### PROVIDED DATA
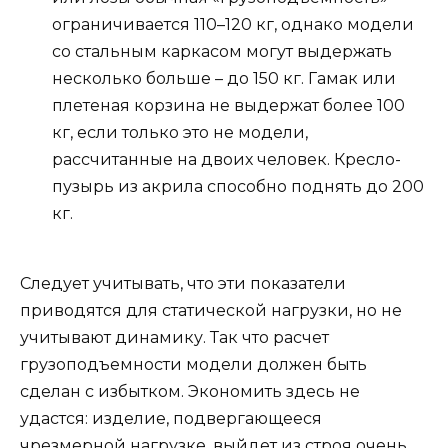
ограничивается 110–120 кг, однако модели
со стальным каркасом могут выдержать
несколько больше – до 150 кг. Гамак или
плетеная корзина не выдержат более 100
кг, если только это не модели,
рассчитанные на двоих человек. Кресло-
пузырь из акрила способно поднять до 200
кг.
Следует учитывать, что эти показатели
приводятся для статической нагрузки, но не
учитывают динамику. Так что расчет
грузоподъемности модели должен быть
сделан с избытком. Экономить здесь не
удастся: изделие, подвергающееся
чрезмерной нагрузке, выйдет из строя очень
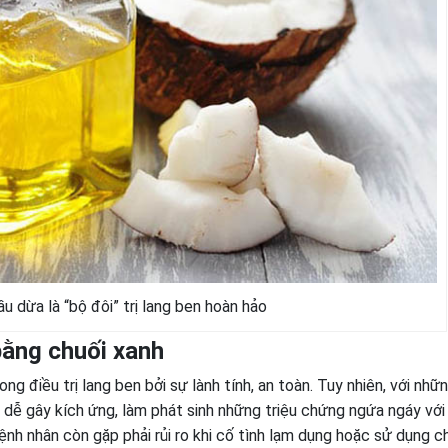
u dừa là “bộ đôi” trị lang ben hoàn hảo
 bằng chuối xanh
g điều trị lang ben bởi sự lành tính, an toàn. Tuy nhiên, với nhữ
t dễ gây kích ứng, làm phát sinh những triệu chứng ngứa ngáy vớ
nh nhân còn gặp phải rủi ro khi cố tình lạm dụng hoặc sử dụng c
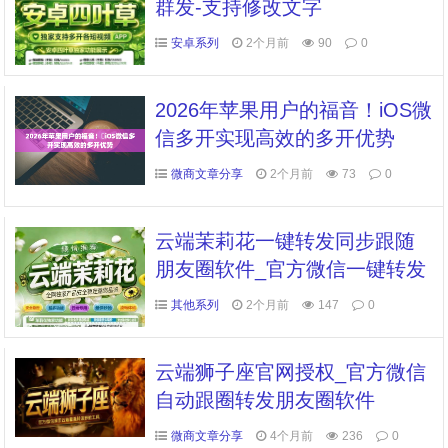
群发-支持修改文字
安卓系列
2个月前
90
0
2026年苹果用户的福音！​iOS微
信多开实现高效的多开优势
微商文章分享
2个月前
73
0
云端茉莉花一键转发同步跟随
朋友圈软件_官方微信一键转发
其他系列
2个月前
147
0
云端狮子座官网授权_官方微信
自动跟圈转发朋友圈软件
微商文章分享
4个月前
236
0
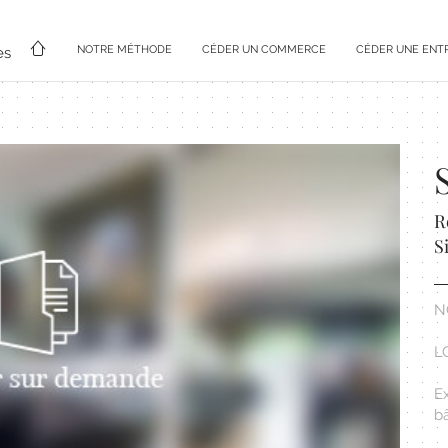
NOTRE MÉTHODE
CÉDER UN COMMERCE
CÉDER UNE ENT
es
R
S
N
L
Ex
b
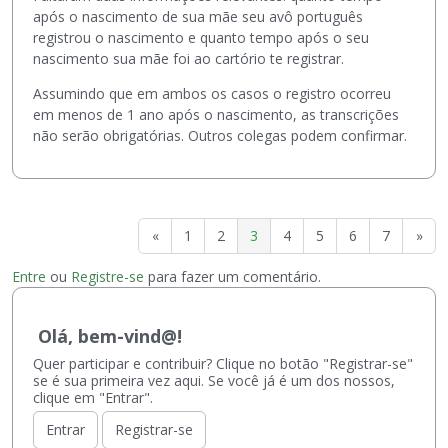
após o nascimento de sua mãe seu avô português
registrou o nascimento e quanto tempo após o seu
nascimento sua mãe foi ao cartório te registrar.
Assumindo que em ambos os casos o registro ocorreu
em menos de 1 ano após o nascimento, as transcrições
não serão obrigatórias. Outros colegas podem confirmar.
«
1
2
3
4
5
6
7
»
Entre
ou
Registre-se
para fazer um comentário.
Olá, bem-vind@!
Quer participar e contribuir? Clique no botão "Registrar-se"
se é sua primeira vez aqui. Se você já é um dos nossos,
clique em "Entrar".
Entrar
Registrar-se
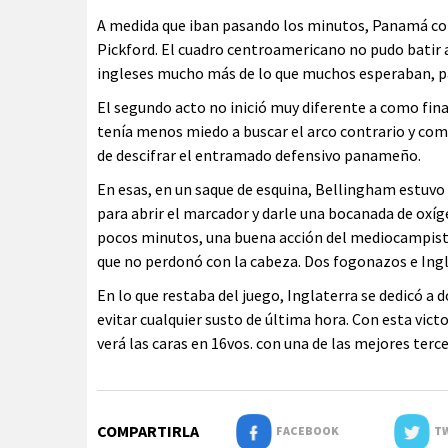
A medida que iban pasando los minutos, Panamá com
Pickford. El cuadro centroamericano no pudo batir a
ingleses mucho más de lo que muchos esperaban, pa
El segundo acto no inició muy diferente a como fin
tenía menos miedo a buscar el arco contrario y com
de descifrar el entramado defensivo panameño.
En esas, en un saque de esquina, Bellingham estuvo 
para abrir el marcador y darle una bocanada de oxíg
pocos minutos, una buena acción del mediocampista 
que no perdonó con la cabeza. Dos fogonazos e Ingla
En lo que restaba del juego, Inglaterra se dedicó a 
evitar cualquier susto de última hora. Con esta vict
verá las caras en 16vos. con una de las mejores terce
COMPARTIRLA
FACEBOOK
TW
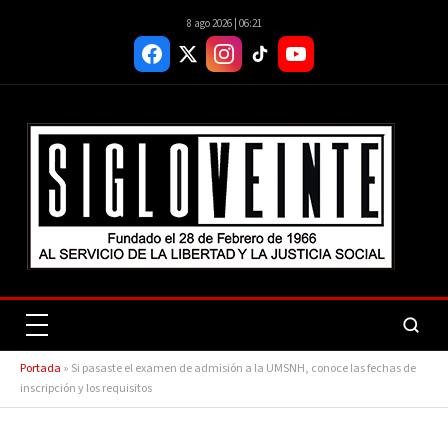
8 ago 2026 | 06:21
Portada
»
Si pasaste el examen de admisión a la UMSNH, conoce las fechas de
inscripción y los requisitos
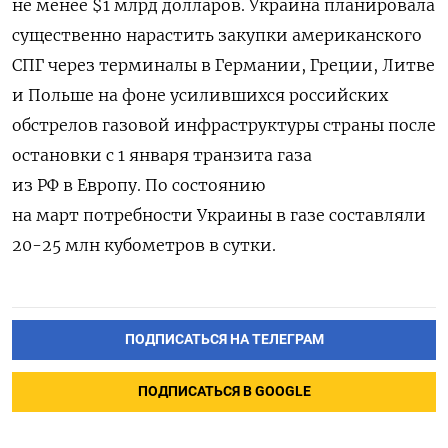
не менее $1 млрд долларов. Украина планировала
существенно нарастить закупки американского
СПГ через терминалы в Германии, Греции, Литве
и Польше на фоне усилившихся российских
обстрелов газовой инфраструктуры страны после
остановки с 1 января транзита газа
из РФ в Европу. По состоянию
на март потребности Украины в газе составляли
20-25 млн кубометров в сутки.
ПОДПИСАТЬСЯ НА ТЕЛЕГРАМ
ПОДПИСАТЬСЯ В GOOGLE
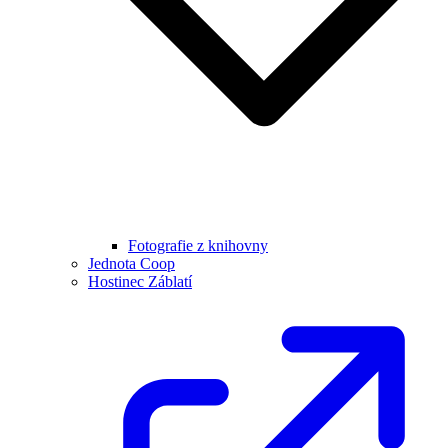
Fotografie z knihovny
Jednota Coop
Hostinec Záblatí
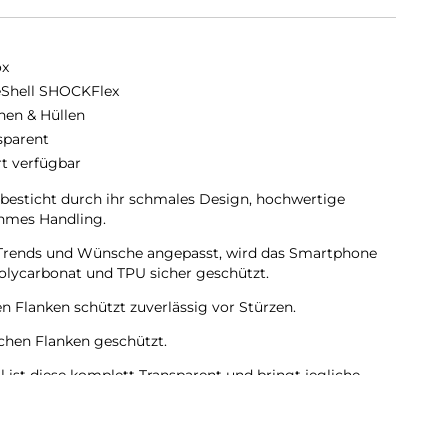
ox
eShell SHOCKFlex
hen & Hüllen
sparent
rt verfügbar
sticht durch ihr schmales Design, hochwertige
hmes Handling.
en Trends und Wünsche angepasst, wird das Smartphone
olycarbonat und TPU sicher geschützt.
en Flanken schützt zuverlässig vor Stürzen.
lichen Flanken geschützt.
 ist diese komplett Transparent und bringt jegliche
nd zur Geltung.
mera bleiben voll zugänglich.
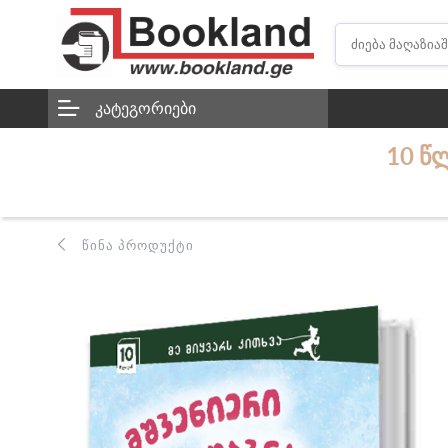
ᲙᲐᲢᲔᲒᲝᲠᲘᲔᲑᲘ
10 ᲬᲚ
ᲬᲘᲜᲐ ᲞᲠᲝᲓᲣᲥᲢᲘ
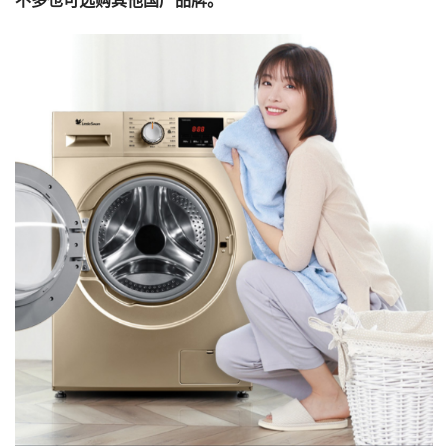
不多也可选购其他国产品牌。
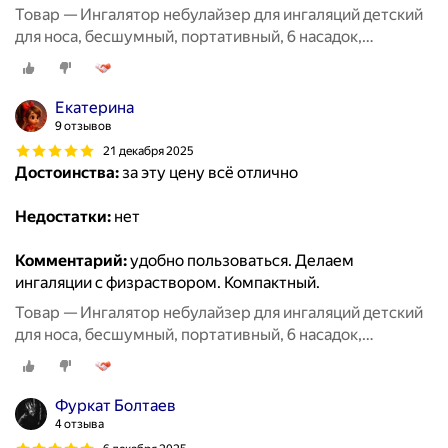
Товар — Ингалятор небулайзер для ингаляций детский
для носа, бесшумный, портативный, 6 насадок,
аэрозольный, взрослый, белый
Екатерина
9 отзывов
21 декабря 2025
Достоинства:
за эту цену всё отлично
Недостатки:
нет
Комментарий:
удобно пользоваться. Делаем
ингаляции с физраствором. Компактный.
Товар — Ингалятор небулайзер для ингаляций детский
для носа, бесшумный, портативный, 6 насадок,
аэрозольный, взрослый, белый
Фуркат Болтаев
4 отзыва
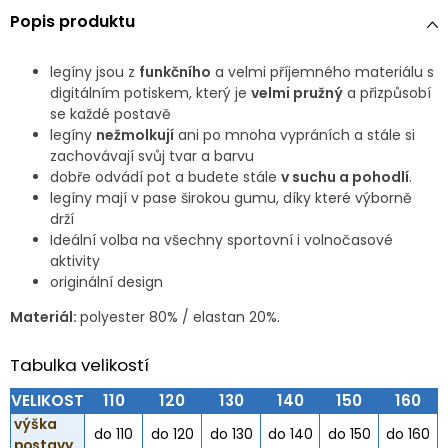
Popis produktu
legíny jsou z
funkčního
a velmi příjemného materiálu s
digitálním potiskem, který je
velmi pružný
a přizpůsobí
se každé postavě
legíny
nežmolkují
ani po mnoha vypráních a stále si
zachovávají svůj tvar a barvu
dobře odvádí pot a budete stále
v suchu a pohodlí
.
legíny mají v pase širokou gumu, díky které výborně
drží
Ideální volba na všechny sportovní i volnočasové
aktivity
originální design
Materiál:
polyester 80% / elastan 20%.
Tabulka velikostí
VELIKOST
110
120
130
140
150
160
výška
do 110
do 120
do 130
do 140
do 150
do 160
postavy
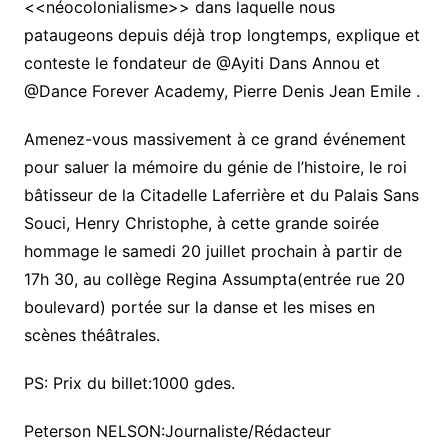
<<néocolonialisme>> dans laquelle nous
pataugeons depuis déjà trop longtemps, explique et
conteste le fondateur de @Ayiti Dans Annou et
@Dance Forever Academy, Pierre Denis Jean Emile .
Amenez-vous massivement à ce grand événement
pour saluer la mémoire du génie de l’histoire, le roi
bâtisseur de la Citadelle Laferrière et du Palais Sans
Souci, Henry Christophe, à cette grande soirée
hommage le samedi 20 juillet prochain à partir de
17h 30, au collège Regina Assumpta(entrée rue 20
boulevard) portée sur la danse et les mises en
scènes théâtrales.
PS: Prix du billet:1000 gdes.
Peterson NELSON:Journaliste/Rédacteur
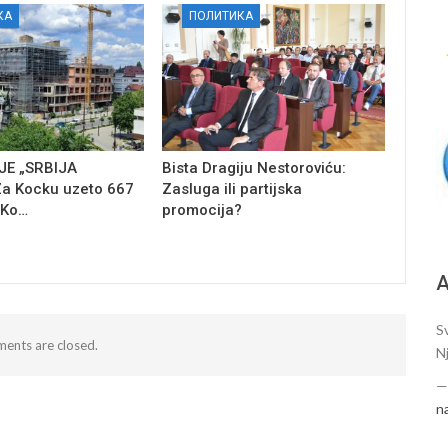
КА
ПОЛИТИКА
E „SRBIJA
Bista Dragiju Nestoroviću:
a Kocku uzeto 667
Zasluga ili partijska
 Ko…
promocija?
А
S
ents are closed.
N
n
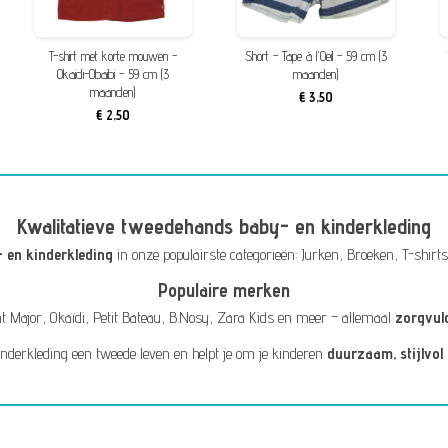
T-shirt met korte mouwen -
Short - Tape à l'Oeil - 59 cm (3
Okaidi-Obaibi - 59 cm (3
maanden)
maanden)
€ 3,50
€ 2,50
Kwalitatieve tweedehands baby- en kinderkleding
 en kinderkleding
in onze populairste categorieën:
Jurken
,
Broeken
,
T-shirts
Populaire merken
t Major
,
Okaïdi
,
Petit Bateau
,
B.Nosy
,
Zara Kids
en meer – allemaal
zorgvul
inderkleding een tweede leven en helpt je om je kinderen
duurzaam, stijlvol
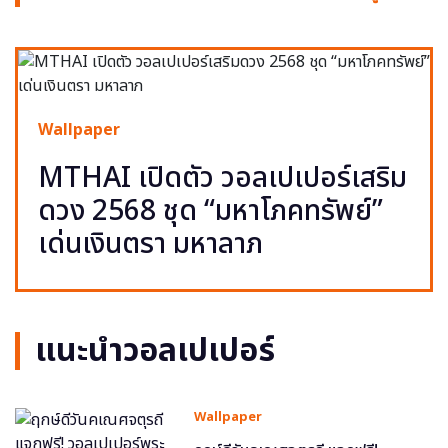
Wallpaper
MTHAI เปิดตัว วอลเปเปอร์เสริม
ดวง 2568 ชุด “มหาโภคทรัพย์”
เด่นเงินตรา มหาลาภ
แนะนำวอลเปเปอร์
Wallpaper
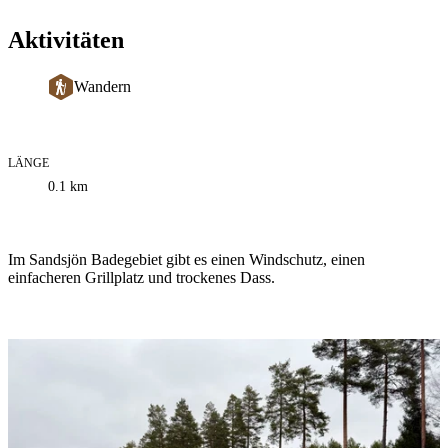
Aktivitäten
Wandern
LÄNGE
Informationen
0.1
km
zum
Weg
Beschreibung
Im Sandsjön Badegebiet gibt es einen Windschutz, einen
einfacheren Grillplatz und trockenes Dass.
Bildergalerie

### JOB ITEM
Lines from the records above that hold "модели" are the ones to list.

### ANSWER BOX
ограничивается 110–120 кг, однако модели
кг, если только это не модели,
грузоподъемности модели должен быть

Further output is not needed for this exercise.